### Exercise goal
Return every one of the rows below unchanged, line for line, with no alterations.

### Data entries
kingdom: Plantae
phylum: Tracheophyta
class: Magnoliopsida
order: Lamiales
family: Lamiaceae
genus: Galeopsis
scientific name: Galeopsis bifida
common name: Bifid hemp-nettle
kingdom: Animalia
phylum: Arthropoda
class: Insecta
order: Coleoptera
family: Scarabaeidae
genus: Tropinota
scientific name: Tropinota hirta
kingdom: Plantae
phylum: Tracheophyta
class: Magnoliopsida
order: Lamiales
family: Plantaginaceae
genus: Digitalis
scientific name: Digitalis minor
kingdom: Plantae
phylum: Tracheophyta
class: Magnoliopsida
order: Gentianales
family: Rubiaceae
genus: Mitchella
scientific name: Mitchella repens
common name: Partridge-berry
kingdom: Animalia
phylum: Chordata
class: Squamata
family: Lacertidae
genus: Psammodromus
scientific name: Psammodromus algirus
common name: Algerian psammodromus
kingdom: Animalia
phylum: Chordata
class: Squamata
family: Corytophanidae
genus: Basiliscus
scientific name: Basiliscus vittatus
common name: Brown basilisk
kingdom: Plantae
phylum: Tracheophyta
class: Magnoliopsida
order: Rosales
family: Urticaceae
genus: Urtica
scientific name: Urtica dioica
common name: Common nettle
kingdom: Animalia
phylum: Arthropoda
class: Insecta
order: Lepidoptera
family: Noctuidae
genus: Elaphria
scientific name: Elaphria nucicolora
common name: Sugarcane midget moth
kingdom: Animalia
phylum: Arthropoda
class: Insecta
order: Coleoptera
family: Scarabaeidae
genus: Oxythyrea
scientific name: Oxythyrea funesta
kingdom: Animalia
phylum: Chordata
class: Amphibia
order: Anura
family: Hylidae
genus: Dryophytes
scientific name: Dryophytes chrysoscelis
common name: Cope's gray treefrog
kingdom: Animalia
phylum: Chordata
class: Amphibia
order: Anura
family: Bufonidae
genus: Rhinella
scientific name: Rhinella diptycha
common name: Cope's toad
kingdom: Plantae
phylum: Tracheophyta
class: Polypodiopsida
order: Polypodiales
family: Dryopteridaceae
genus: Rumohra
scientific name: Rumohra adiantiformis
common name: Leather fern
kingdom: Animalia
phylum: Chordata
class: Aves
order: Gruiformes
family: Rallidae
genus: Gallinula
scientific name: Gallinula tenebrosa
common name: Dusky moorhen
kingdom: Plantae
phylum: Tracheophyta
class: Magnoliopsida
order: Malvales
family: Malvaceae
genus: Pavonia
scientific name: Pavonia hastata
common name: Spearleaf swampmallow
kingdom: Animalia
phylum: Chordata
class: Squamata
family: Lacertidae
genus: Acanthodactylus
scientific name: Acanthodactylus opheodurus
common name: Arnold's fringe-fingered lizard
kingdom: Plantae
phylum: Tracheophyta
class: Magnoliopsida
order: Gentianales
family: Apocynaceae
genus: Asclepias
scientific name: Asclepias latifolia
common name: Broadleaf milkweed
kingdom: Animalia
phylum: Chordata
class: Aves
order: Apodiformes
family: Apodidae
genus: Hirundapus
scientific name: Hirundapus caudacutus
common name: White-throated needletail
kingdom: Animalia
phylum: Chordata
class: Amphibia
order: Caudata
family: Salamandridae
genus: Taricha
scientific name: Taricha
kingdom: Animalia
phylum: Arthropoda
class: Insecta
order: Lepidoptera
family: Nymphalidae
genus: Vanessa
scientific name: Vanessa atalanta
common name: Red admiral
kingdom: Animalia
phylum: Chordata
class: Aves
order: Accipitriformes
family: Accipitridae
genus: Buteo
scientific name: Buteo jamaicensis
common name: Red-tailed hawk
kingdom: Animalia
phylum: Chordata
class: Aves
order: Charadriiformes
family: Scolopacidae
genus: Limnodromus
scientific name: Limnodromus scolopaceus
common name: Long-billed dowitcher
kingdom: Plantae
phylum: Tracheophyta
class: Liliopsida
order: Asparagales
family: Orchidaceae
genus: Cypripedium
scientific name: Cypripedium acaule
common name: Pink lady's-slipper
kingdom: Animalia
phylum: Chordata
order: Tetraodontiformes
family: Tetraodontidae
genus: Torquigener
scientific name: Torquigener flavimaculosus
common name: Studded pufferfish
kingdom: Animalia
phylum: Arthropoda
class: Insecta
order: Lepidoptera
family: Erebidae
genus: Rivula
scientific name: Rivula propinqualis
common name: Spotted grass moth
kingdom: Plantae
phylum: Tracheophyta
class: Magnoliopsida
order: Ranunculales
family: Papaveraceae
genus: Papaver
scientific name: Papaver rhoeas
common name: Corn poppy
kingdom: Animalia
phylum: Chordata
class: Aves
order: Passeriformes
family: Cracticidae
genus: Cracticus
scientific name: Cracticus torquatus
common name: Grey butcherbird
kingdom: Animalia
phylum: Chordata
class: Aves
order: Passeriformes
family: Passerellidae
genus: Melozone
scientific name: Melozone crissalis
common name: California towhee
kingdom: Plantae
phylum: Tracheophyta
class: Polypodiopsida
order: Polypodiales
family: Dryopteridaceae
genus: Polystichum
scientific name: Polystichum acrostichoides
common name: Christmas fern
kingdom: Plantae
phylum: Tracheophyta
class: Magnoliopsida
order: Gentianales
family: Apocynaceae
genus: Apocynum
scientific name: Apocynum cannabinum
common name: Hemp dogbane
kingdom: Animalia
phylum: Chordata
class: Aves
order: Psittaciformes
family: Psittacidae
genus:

### Task answer
kingdom: Plantae
phylum: Tracheophyta
class: Magnoliopsida
order: Lamiales
family: Lamiaceae
genus: Galeopsis
scientific name: Galeopsis bifida
common name: Bifid hemp-nettle
kingdom: Animalia
phylum: Arthropoda
class: Insecta
order: Coleoptera
family: Scarabaeidae
genus: Tropinota
scientific name: Tropinota hirta
kingdom: Plantae
phylum: Tracheophyta
class: Magnoliopsida
order: Lamiales
family: Plantaginaceae
genus: Digitalis
scientific name: Digitalis minor
kingdom: Plantae
phylum: Tracheophyta
class: Magnoliopsida
order: Gentianales
family: Rubiaceae
genus: Mitchella
scientific name: Mitchella repens
common name: Partridge-berry
kingdom: Animalia
phylum: Chordata
class: Squamata
family: Lacertidae
genus: Psammodromus
scientific name: Psammodromus algirus
common name: Algerian psammodromus
kingdom: Animalia
phylum: Chordata
class: Squamata
family: Corytophanidae
genus: Basiliscus
scientific name: Basiliscus vittatus
common name: Brown basilisk
kingdom: Plantae
phylum: Tracheophyta
class: Magnoliopsida
order: Rosales
family: Urticaceae
genus: Urtica
scientific name: Urtica dioica
common name: Common nettle
kingdom: Animalia
phylum: Arthropoda
class: Insecta
order: Lepidoptera
family: Noctuidae
genus: Elaphria
scientific name: Elaphria nucicolora
common name: Sugarcane midget moth
kingdom: Animalia
phylum: Arthropoda
class: Insecta
order: Coleoptera
family: Scarabaeidae
genus: Oxythyrea
scientific name: Oxythyrea funesta
kingdom: Animalia
phylum: Chordata
class: Amphibia
order: Anura
family: Hylidae
genus: Dryophytes
scientific name: Dryophytes chrysoscelis
common name: Cope's gray treefrog
kingdom: Animalia
phylum: Chordata
class: Amphibia
order: Anura
family: Bufonidae
genus: Rhinella
scientific name: Rhinella diptycha
common name: Cope's toad
kingdom: Plantae
phylum: Tracheophyta
class: Polypodiopsida
order: Polypodiales
family: Dryopteridaceae
genus: Rumohra
scientific name: Rumohra adiantiformis
common name: Leather fern
kingdom: Animalia
phylum: Chordata
class: Aves
order: Gruiformes
family: Rallidae
genus: Gallinula
scientific name: Gallinula tenebrosa
common name: Dusky moorhen
kingdom: Plantae
phylum: Tracheophyta
class: Magnoliopsida
order: Malvales
family: Malvaceae
genus: Pavonia
scientific name: Pavonia hastata
common name: Spearleaf swampmallow
kingdom: Animalia
phylum: Chordata
class: Squamata
family: Lacertidae
genus: Acanthodactylus
scientific name: Acanthodactylus opheodurus
common name: Arnold's fringe-fingered lizard
kingdom: Plantae
phylum: Tracheophyta
class: Magnoliopsida
order: Gentianales
family: Apocynaceae
genus: Asclepias
scientific name: Asclepias latifolia
common name: Broadleaf milkweed
kingdom: Animalia
phylum: Chordata
class: Aves
order: Apodiformes
family: Apodidae
genus: Hirundapus
scientific name: Hirundapus caudacutus
common name: White-throated needletail
kingdom: Animalia
phylum: Chordata
class: Amphibia
order: Caudata
family: Salamandridae
genus: Taricha
scientific name: Taricha
kingdom: Animalia
phylum: Arthropoda
class: Insecta
order: Lepidoptera
family: Nymphalidae
genus: Vanessa
scientific name: Vanessa atalanta
common name: Red admiral
kingdom: Animalia
phylum: Chordata
class: Aves
order: Accipitriformes
family: Accipitridae
genus: Buteo
scientific name: Buteo jamaicensis
common name: Red-tailed hawk
kingdom: Animalia
phylum: Chordata
class: Aves
order: Charadriiformes
family: Scolopacidae
genus: Limnodromus
scientific name: Limnodromus scolopaceus
common name: Long-billed dowitcher
kingdom: Plantae
phylum: Tracheophyta
class: Liliopsida
order: Asparagales
family: Orchidaceae
genus: Cypripedium
scientific name: Cypripedium acaule
common name: Pink lady's-slipper
kingdom: Animalia
phylum: Chordata
order: Tetraodontiformes
family: Tetraodontidae
genus: Torquigener
scientific name: Torquigener flavimaculosus
common name: Studded pufferfish
kingdom: Animalia
phylum: Arthropoda
class: Insecta
order: Lepidoptera
family: Erebidae
genus: Rivula
scientific name: Rivula propinqualis
common name: Spotted grass moth
kingdom: Plantae
phylum: Tracheophyta
class: Magnoliopsida
order: Ranunculales
family: Papaveraceae
genus: Papaver
scientific name: Papaver rhoeas
common name: Corn poppy
kingdom: Animalia
phylum: Chordata
class: Aves
order: Passeriformes
family: Cracticidae
genus: Cracticus
scientific name: Cracticus torquatus
common name: Grey butcherbird
kingdom: Animalia
phylum: Chordata
class: Aves
order: Passeriformes
family: Passerellidae
genus: Melozone
scientific name: Melozone crissalis
common name: California towhee
kingdom: Plantae
phylum: Tracheophyta
class: Polypodiopsida
order: Polypodiales
family: Dryopteridaceae
genus: Polystichum
scientific name: Polystichum acrostichoides
common name: Christmas fern
kingdom: Plantae
phylum: Tracheophyta
class: Magnoliopsida
order: Gentianales
family: Apocynaceae
genus: Apocynum
scientific name: Apocynum cannabinum
common name: Hemp dogbane
kingdom: Animalia
phylum: Chordata
class: Aves
order: Psittaciformes
family: Psittacidae
genus:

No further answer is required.